*** Opening Exercise data ***
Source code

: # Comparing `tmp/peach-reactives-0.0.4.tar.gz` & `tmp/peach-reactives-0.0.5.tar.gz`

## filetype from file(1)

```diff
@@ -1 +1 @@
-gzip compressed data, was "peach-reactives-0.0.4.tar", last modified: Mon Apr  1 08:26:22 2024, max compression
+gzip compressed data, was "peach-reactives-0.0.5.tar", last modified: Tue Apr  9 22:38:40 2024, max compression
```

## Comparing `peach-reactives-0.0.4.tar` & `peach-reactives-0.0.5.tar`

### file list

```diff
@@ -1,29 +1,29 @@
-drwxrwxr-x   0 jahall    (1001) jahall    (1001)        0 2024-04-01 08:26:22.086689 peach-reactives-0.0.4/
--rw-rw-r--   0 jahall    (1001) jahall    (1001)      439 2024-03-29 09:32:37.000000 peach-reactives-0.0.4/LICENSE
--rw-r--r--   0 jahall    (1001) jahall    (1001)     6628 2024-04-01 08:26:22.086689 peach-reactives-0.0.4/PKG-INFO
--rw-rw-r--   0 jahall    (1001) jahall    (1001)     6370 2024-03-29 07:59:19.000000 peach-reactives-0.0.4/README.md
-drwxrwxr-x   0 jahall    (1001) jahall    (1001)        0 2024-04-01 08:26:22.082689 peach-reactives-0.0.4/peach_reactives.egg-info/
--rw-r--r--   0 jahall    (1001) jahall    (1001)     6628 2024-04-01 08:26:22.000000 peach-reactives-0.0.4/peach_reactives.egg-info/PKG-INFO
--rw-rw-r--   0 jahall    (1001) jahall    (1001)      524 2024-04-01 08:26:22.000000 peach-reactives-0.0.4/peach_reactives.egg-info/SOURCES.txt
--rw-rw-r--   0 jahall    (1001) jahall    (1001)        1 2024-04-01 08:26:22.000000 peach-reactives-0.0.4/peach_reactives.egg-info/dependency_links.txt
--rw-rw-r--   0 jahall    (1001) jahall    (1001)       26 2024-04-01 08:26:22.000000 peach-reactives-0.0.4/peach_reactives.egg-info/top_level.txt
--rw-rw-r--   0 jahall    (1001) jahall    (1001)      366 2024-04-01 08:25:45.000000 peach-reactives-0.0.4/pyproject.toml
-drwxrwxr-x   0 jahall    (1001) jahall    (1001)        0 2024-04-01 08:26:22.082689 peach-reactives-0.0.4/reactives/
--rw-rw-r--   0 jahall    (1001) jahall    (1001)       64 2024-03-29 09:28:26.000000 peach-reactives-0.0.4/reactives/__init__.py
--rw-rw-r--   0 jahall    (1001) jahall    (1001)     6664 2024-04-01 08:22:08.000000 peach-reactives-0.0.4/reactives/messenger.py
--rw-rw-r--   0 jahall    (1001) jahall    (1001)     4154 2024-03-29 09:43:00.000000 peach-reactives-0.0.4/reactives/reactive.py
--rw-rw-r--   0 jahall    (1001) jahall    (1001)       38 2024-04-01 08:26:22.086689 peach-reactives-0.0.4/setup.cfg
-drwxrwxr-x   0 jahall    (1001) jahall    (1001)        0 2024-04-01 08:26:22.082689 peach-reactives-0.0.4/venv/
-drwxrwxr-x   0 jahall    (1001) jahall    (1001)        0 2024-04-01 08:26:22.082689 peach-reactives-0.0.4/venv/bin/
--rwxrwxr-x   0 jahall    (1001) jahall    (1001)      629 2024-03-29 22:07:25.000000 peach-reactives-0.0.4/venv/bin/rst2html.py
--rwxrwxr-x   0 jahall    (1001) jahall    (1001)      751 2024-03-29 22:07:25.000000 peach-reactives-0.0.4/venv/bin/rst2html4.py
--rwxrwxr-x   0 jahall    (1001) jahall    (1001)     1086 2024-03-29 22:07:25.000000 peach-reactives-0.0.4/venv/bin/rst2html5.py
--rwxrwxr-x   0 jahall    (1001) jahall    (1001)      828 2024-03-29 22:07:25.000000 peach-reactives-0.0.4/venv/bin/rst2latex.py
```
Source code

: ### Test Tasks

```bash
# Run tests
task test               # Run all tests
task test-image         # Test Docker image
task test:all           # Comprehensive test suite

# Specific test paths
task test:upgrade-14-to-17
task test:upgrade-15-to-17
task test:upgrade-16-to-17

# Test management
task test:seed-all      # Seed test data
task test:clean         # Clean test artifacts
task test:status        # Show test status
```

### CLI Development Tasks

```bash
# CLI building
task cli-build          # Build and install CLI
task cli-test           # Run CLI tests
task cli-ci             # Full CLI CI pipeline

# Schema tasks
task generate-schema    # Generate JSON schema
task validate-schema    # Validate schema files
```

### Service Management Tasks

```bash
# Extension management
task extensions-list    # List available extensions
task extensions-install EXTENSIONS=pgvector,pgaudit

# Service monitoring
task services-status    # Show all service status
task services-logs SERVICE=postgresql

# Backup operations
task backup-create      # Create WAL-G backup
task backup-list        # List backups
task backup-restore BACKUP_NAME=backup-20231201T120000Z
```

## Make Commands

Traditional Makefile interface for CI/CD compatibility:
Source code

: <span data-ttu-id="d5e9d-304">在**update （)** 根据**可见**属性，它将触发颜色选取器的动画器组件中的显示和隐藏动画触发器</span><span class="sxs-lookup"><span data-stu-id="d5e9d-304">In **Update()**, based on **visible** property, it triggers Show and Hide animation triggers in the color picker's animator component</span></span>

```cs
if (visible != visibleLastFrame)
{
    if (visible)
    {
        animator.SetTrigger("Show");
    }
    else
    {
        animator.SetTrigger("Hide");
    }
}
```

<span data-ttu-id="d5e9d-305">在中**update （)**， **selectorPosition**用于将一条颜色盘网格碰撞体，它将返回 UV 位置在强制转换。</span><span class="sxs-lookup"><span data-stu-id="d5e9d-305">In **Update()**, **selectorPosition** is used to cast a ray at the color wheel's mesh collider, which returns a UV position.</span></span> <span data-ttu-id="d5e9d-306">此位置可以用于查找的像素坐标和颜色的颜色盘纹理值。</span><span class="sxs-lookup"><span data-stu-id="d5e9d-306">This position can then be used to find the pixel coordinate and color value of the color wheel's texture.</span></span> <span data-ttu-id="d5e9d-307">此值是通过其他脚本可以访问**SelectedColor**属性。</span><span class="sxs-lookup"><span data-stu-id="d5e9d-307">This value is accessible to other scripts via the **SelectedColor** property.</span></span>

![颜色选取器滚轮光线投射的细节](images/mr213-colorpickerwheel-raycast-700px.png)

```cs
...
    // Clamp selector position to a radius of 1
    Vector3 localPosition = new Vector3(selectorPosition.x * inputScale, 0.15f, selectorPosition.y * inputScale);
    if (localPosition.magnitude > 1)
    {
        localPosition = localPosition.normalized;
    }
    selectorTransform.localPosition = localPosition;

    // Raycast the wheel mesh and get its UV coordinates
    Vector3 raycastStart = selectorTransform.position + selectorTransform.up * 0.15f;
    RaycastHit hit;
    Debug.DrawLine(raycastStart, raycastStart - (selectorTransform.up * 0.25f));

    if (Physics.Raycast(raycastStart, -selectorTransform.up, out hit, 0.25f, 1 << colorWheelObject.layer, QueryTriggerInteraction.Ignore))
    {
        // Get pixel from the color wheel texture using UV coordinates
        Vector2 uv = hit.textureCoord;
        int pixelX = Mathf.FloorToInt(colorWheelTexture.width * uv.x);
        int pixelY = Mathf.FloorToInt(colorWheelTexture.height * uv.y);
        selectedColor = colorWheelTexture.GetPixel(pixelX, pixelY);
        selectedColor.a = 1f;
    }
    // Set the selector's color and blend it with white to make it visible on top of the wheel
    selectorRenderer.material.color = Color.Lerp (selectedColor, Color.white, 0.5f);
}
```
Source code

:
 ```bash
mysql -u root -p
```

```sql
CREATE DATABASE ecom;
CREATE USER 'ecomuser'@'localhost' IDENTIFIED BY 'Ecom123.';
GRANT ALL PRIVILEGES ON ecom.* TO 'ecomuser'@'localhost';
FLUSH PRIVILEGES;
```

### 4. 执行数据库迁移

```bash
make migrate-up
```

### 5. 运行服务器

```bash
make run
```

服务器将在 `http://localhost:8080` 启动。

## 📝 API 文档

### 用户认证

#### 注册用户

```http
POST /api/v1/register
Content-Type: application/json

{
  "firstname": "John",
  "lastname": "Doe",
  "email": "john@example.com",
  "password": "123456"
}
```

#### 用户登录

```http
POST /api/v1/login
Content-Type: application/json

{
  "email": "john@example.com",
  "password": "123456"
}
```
*** Closing Exercise data ***
● **Aim of the exercise**: Your reply should be an exact copy of every line from the line with "### 5. 运行服务器" through the final line of the data, and nothing more.

● **Reply**:
### 5. 运行服务器

```bash
make run
```

服务器将在 `http://localhost:8080` 启动。

## 📝 API 文档

### 用户认证

#### 注册用户

```http
POST /api/v1/register
Content-Type: application/json

{
  "firstname": "John",
  "lastname": "Doe",
  "email": "john@example.com",
  "password": "123456"
}
```

#### 用户登录

```http
POST /api/v1/login
Content-Type: application/json

{
  "email": "john@example.com",
  "password": "123456"
}
```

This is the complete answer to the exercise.